Son père, le peintre Raymond Bonheur encourage et soutient ses enfants dans cette voie : Auguste, Juliette et Rosa. Sa mère, de père inconnu, est adoptée par un riche commerçant bordelais, Jean-Baptiste Dublan de Lahet. Rosa Bonheur se plaira à imaginer que le mystère de ses origines maternelles cache quelque secret d'État, qu'elle est de sang royal, mais on sait à présent que Dublan de Lahet, était en fait son véritable grand-père.
Elle passe plusieurs années à la campagne, au Château Grimont (Quinsac), où elle a la réputation d'être un garçon manqué ("J'étais le plus garçon de tous"), réputation qui la suivra toute sa vie et qu'elle ne cherchera pas à faire mentir, portant les cheveux courts et fumant des havanes.
Homosexuelle, elle a vécu deux passions. L'une pour Nathalie Micas, rencontrée en 1837 (Rosa avait 14 ans et Nathalie 12), qui deviendra peintre comme elle et dont elle ne sera séparée qu'à sa mort en 1889 ; l'autre, après le décès de Nathalie Micas, pour une Américaine, Anna Klumpke, également peintre, avec qui elle vivra dix ans, jusqu'à sa mort, et qui sera sa légataire universelle.

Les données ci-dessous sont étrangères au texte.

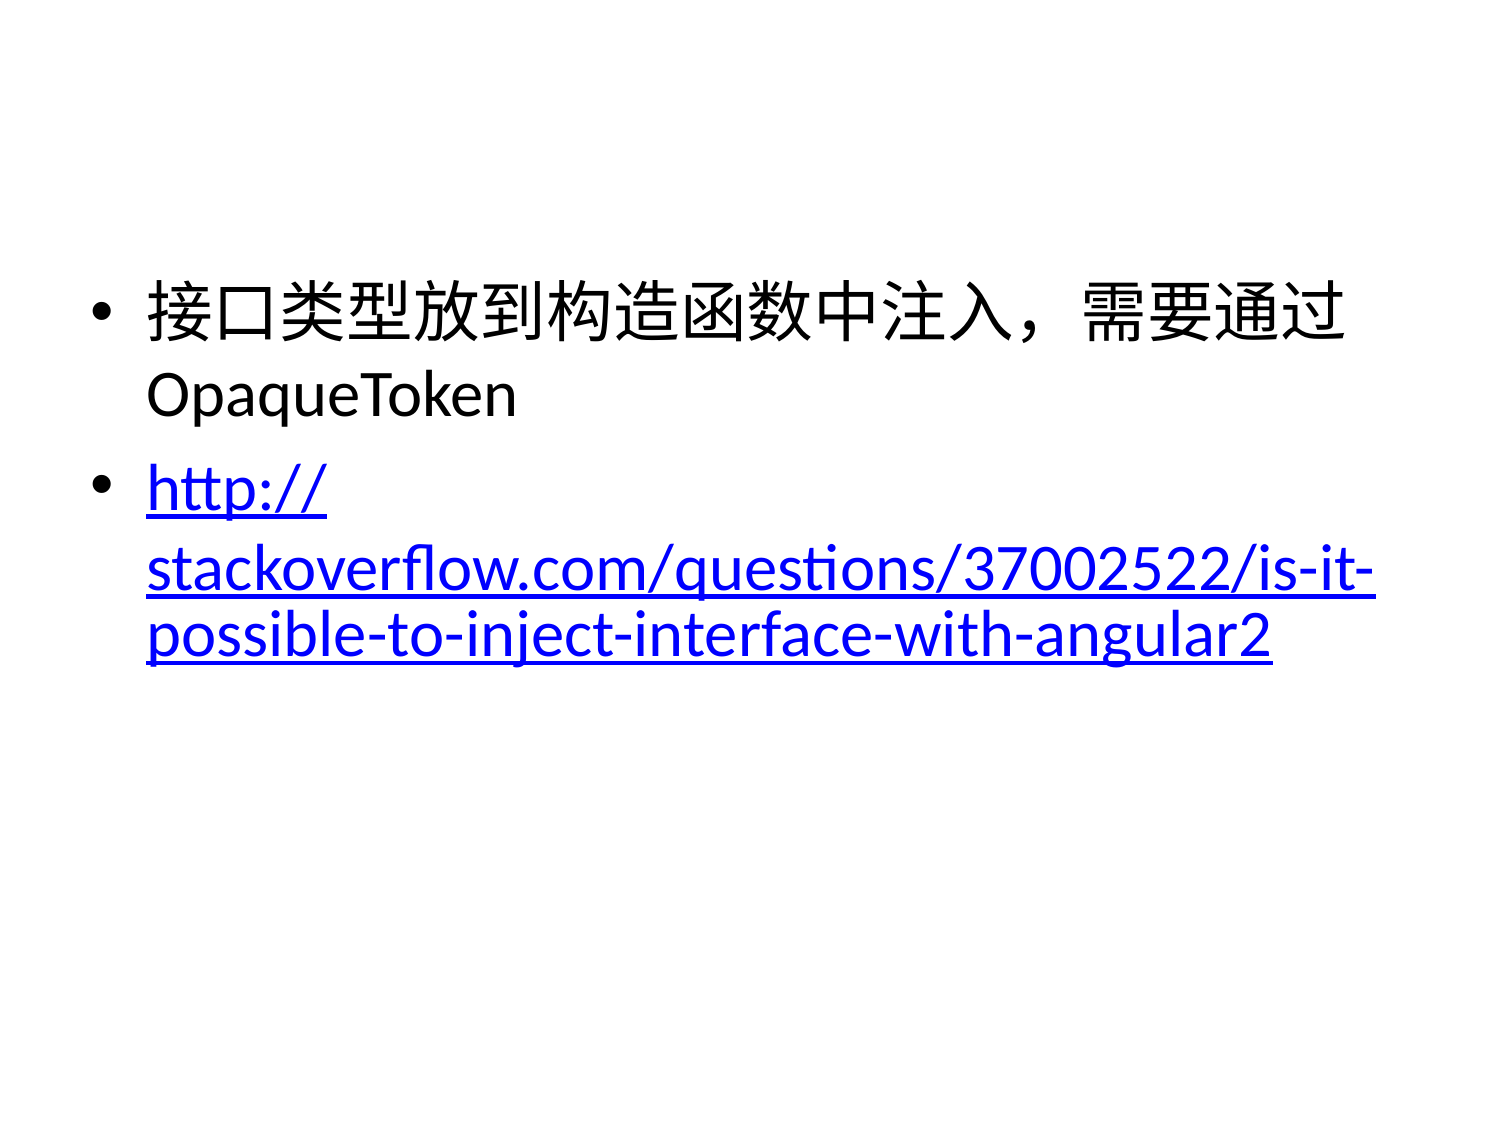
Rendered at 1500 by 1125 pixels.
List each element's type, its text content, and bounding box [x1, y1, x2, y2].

list 接口类型放到构造函数中注入，需要通过OpaqueToken http://stackoverflow.com/questions/37002522/is-it-possible-to-inject-interface-with-angular2 [75, 262, 1425, 1005]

Paradoxalement, la vie excentrique que menait Rosa Bonheur n'a pas fait scandale à une époque pourtant très soucieuse des conventions. Pour l'anecdote, Rosa Bonheur dut cependant réclamer aux autorités policières l'autorisation de s'habiller en homme — ou plus précisément, de porter des pantalons — pour fréquenter les foires aux bestiaux (autorisation de travestissement, renouvelable tous les six mois auprès de la préfecture de Paris).
Élève de son père, elle expose pour la première fois au Salon en 1841. Elle obtient une médaille de 3e classe au salon de 1845 et une médaille d'or au salon de 1848. L'année suivante, elle y expose le Labourage nivernais (Musée d'Orsay), commande de l'État. Avec le Marché aux chevaux (MET, New York), présenté au salon de 1853, elle connaît une gloire internationale qui lui vaudra d'effectuer des voyages au cours desquels elle sera présentée à des personnalités telles que la reine Victoria. Elle rencontrera aussi l'impératrice Eugénie, ou encore le Colonel Cody (Buffalo Bill), qui lui offrira une authentique panoplie de Sioux.
En 1859, elle s'installe à By, coteau viticole de la commune de Thomery en Seine-et-Marne, où elle installe son atelier et aménage des espaces pour ses animaux.
Première femme artiste à avoir été nommée Chevalier dans l'ordre de la Légion d'honneur en 1865 — elle reçoit cette distinction des mains de l'Impératrice elle-même[1] — elle sera promue officier de cet ordre en avril 1894. Elle décède le 25 mai 1899 au château de By et est inhumée au cimetière du Père-Lachaise (division 74). Les tableaux, aquarelles, bronzes et gravures de son atelier ainsi que sa collection particulière seront vendus à la galerie Georges Petit à Paris du 30 mai au 8 juin 1900.